If you’re looking for a full list of all our bot accounts, we also have you covered. Our eagle-eyed reader may notice that many of the Twitter-hosted written answer bot accounts are marked ‘coming soon’. This is because Twitter’s new ownership makes it increasingly difficult to do … well, anything really. We do hope to add these accounts at some point soon. It really depends on what Twitter’s “strategy” might be next week.

Moving into math

As we’re often at pains to point out, not all data is stats. Most of our models deal with words, not numbers. But a recent Teams standup that was supposed to take 15 minutes, continued into chat and turned into an all-day modelling marathon. The subject of library researchers cropped up and boss boss ‘brarian Bryn pointed out that much of the data they rely has little to do with parliamentary procedure and more to do with the sort of statistical data that the ONS publish. Which triggered a memory in Michael. Way back in data platform mk 3 days, we made a sort of start on modelling statistical information. Not being stats experts, it was a bit rubbish. Discretion being the better part of valour, we retired from the battlefield and contacted Leigh. Who has the advantage of actually knowing about statistics. Leigh wrote a report suggesting we use Data Cube for our more statistical information and, rather handily, prepared some sample RDF. Which Michael promptly lost. Hard drive and GitHub were both searched, to no avail. Why don’t you try your deleted items, asked Anya. Which is where the report turned up. Obviously. All the good stuff’s always in deleted items. Thanks Leigh. We’re hoping we can finally put your work to some use in the not too distant future.

A trip into complexity

Week 10 saw Anya, Vanda, Young Robert and Michael escape the confines of Westminster for a trip to far-flung UCL. There to see Dave Snowden, creator of the aforementioned Cynefin framework and all round sense maker. All assembled were delighted to watch Dave draw out the thinking behind his estuarine framework. Our brains may be slowing with age, but it’s always so much better to see a thing being drawn than to see a drawing. We emerged wondering if our liminal line might be closer to the origin than would be considered ideal. Not to be bumptious, but we’d heartily encourage any of our workplace elders and betters tasked with designing “operating models” and whatnot to click here. Read, click and repeat. Bear in mind there are no prizes for finishing the internet.

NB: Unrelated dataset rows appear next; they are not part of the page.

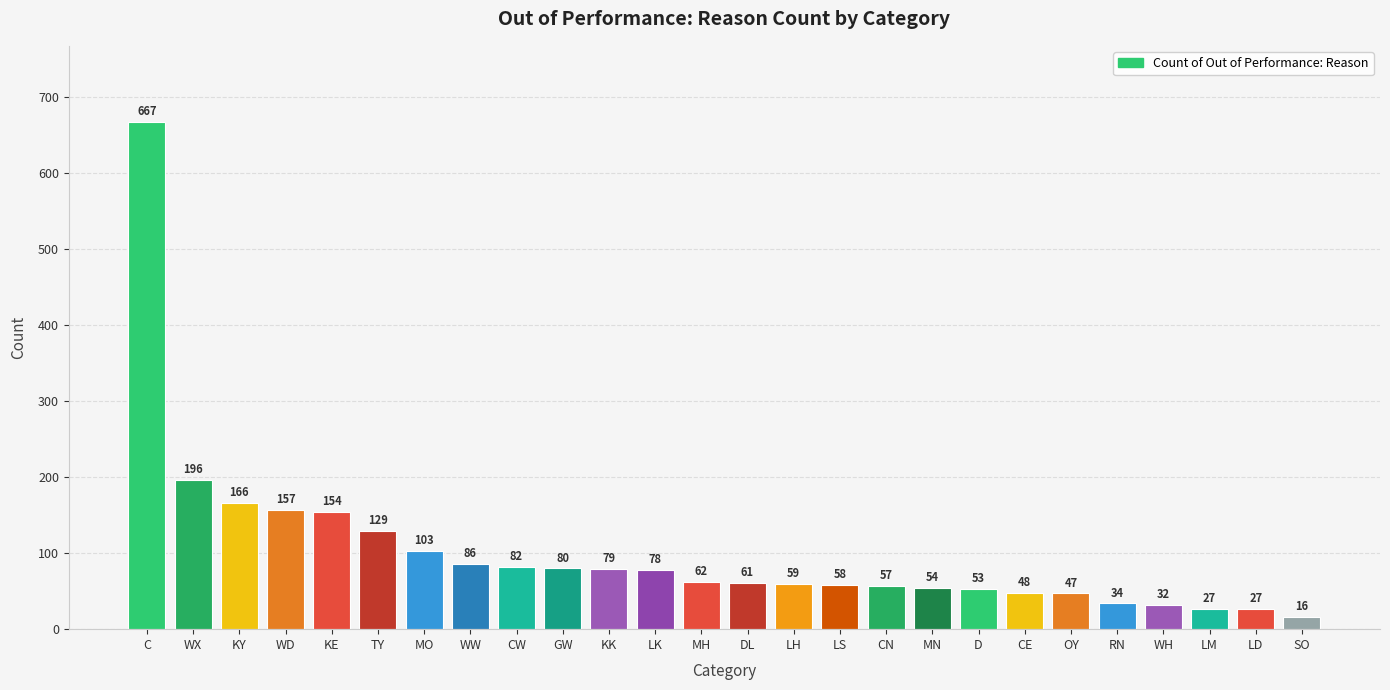

What is the difference between the values at WD and LM?

130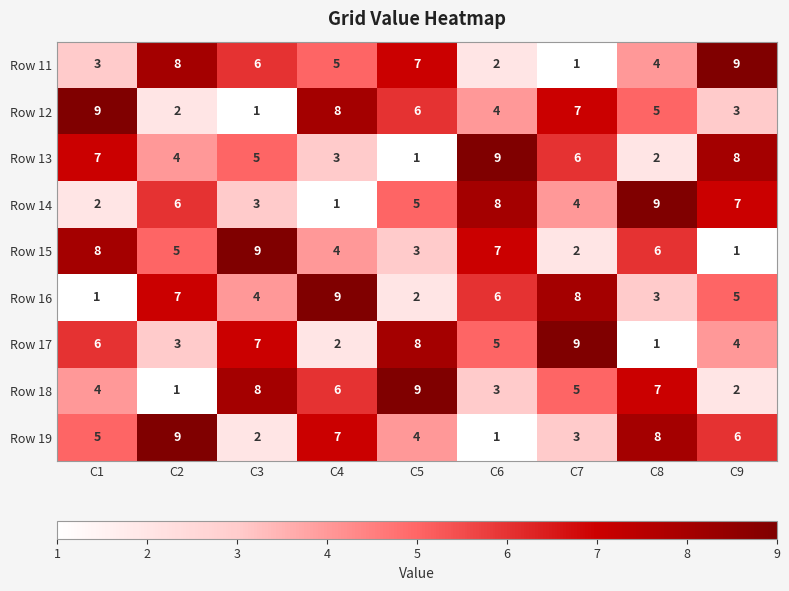

Between C1 and C3, which series saw the biggest shift?

Row 12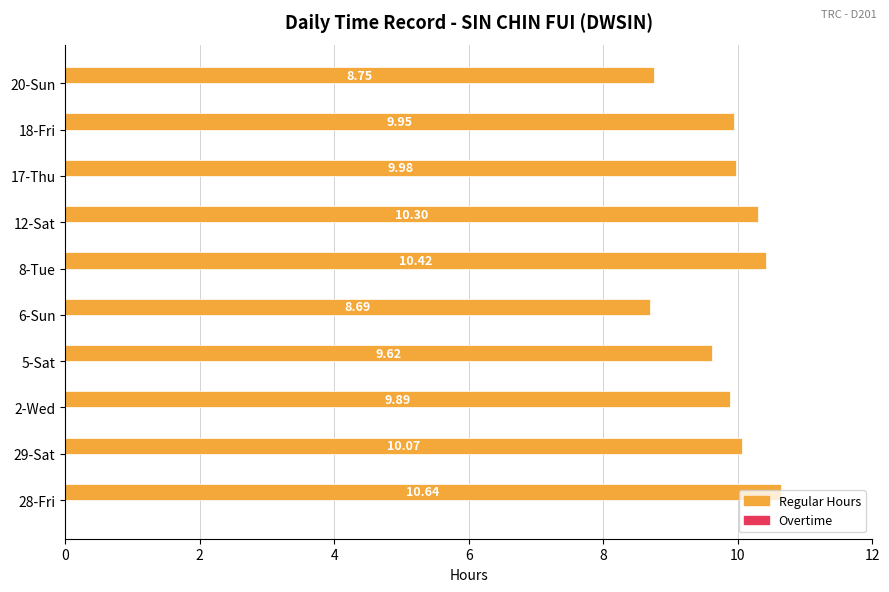

What is the average value?

9.8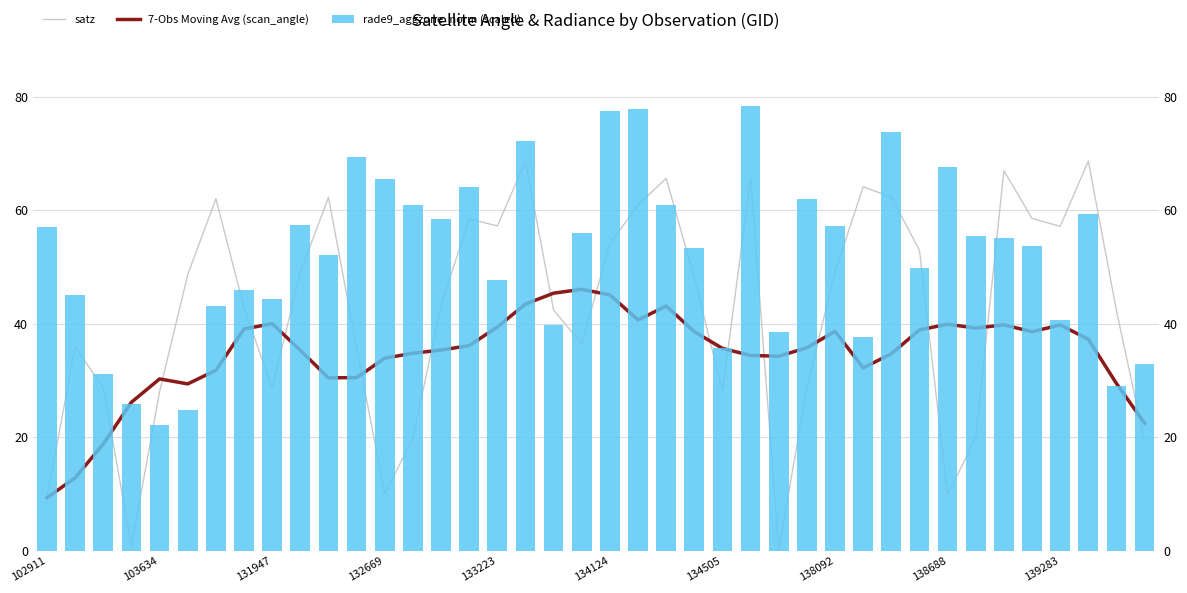

Which series has the largest total across all categories?

rade9_aggzone_norm (scaled)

Native to a web of data - as we used to say

And finally, not news from us but rather from friend of the family Andy, over at Full Fact. Given our reader’s obvious interest in accurate information conveyed via well-modelled, well-managed data - why else would you be here? - we’re working on the assumption that our dear reader will be as thrilled as we are by the recent minting of a Full Fact Wikidata property. It means that anything in Wikidata with a corresponding record in Full Fact can now be linked in a way that’s amenable to both people and machines. For reasons we won’t go into, Parliament already has three Wikidata properties - one for Members, one for data platform mk 3 and one for our own treasured thesaurus. Which - given the three things overlap - is probably one to two too many. But it does mean that our dear reader can polish their hacking skills and jump between parliamentary records and Full Fact records with something approaching ease. Applause Andy and fellow Fullfactarians.